The documents, numbering hundreds of thousands of pages, were then were uploadedinto a file accessible to each participating news organization (Facebook chief executive Mark Zuckerberg on Monday called the media orchestration “a coordinated effort to selectively use leaked documents to paint a false picture of our company”).

Journalists have used a similar cooperative model on several blockbuster series.
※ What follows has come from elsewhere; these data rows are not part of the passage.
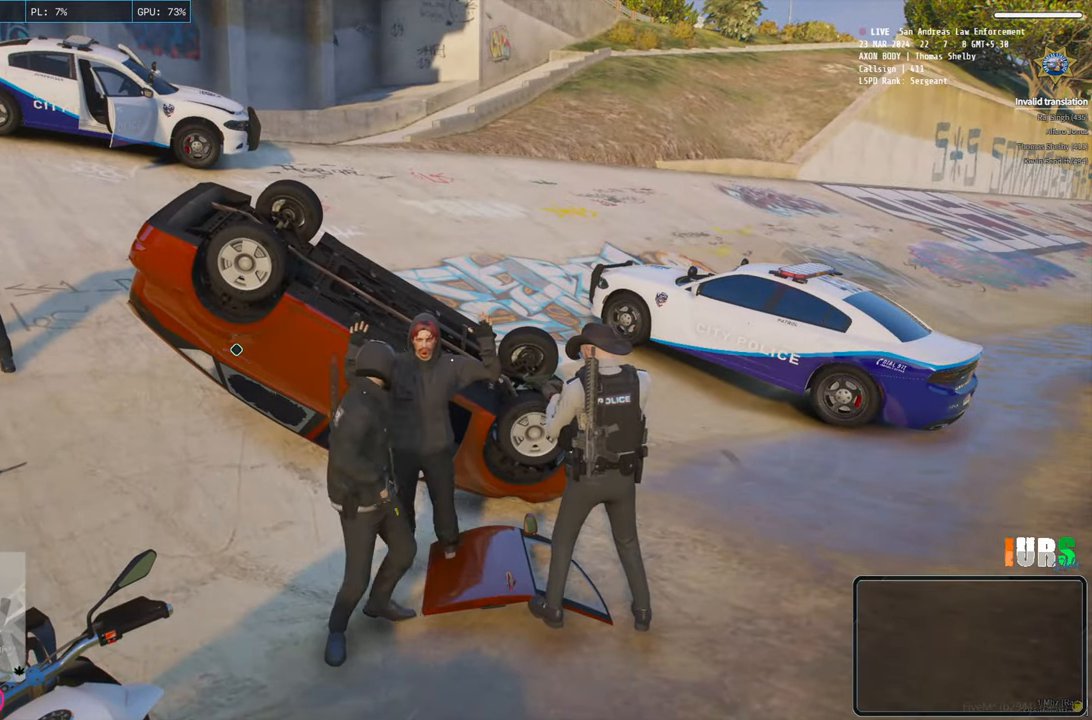
{"keys": ["w"], "events": [[300, "w", "down"]]}
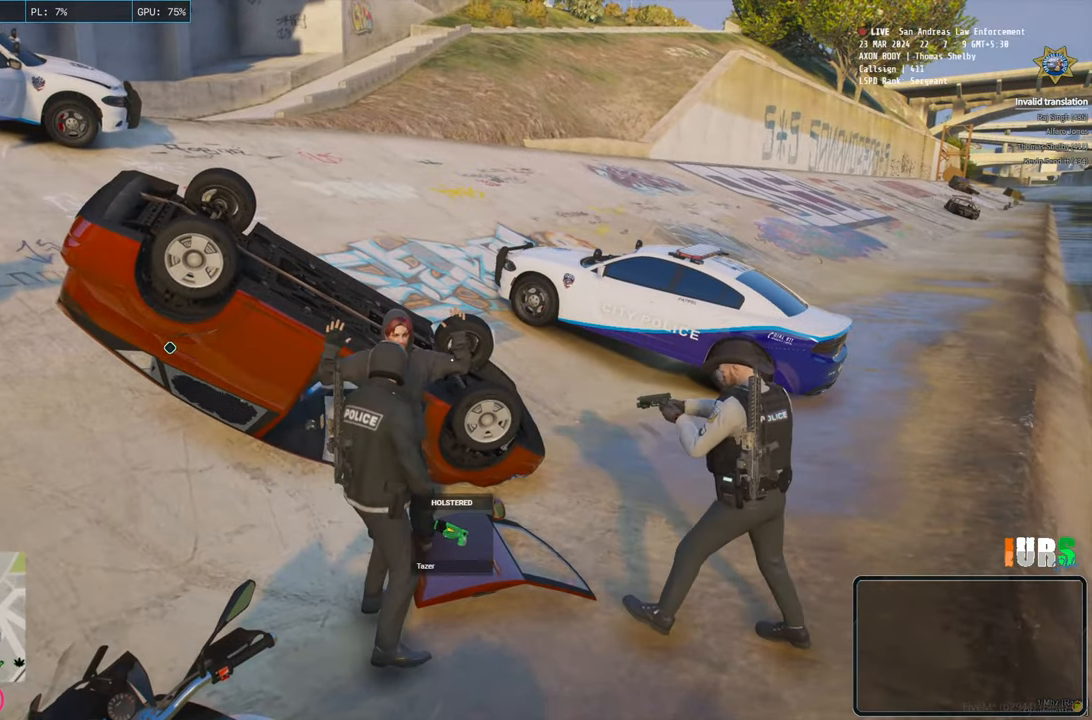
{"keys": [], "events": [[283, "w", "up"]]}
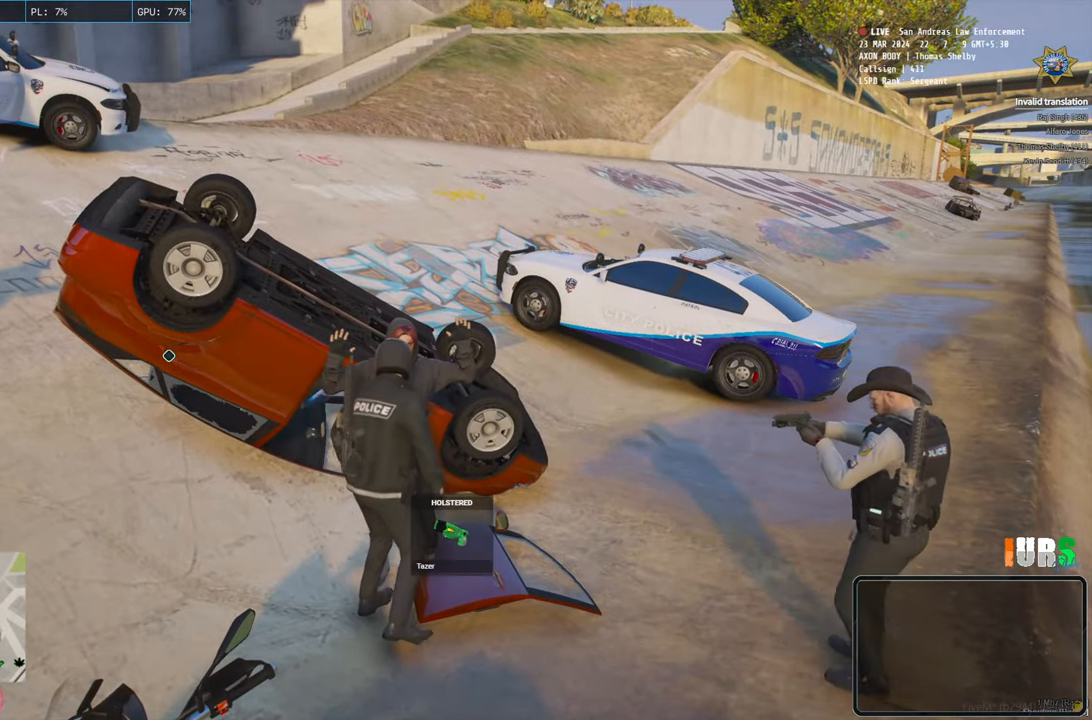
{"keys": [], "events": []}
Last month, the Washington-based International Consortium of Investigative Journalists organized some 600 journalists in 117 countries, including The Post, to peruse millions of leaked documents detailing a secretive financial system used by powerful and wealthy people around the world.

The cooperative reporting of the Pandora Papers, the largest project of its kind, followed other collaborative efforts led by the same group that exposed offshore tax havens, business practices of the global tobacco industry, and China’s mass surveillance and imprisonment of Muslim Uyghurs.

But unlike with most ICIJ-led projects, the news organization in the Facebook consortium didn’t share their reporting or questions about it with each other as it was in progress. “It doesn’t seem to me that [the Facebook group] was a collaboration in any meaningful way,” said Fergus Shiel, the ICIJ’s managing editor.

Nevertheless, Washington Post senior managing editor Cameron Barr called such reporting consortia “exciting,” because they give news organizations access to enormous troves of material they wouldn’t have on their own.

The trade-off, he said, is that such cooperation runs counter to the journalistic instinct to “be first and alone” on a story. “If you can give up some of the ego,” he said, “you can gain a lot of impact.”

The potential downside, Barr said, is that “you link arms with partners” who may not have the same reporting standards when it comes to authenticating information or in seeking out opposing viewpoints. “You can’t choose your partners,” he said.

At least on a small scale, journalism collaborations go back decades, such as an investigation into the death of Arizona Republic reporter Don Bolles in 1977. But technology — particularly the ability to share millions of documents online — has made large, worldwide collaborations easier, said Marina Walker Guevara, executive editor at the Pulitzer Center who previously managed some of the ICIJ’s projects.

“Investigative journalists are not wired naturally to collaborate,” she said. “We are taught to scoop or hold information. The traditional image of the investigative reporter is a lone wolf in the corner of the office having secret conversations with sources and editors.”

That had to change because stories became “so complex and so multilayered and global” that it’d be impossible to report them out fully without a worldwide network of journalists, she said.

“We learned along the way how to perfect the methodology, and at the same time, we worked on the trust,” she said. “It’s the essential component of all these collaborations.”

Still, given competitive rivalries, there are no guarantees that one outlet won’t seek to gain advantage by jumping the gun on an embargo.

The New York Times has been twice accused of doing so, most recently on Friday night when it published what appeared to be the first of the Facebook stories almost 72 hours before the embargo expired (a trickle of other stories followed immediately as a result). A similar complaint arose last year when the newspaper published a story in advance of the group about China’s abuse of its Uyghur population.

A Times spokeswoman, Danielle Rhoades Ha, said in both cases, Times reporters obtained information apart from the official leak and thus weren’t bound by the embargo.

“According to the consortium’s ground rules, documents obtained by outlets prior to the consortium’s creation are not subject to the embargo time.” she said in a statement. “We obtained the documents on which Friday’s story was based before the group was created. In advance of publication, we let the consortium know which documents we would report on.”

Correction: An earlier version of this article misspelled Marina Walker Guevara’s first name.

Staff writer Elahe Izadi contributed to this report.